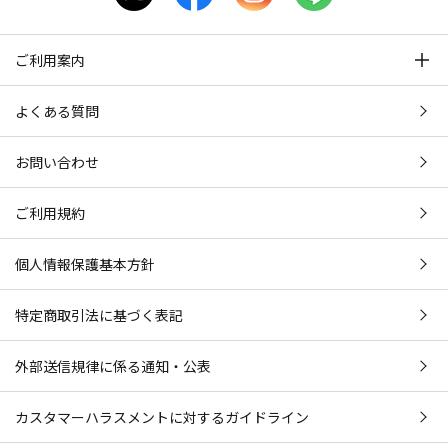
ご利用案内
よくある質問
お問い合わせ
ご利用規約
個人情報保護基本方針
特定商取引法に基づく表記
外部送信規律に係る通知・公表
カスタマーハラスメントに対するガイドライン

···

Leave the pictures out and transcribe the remaining material exactly.

ご利用案内
よくある質問
お問い合わせ
ご利用規約
個人情報保護基本方針
特定商取引法に基づく表記
外部送信規律に係る通知・公表
カスタマーハラスメントに対するガイドライン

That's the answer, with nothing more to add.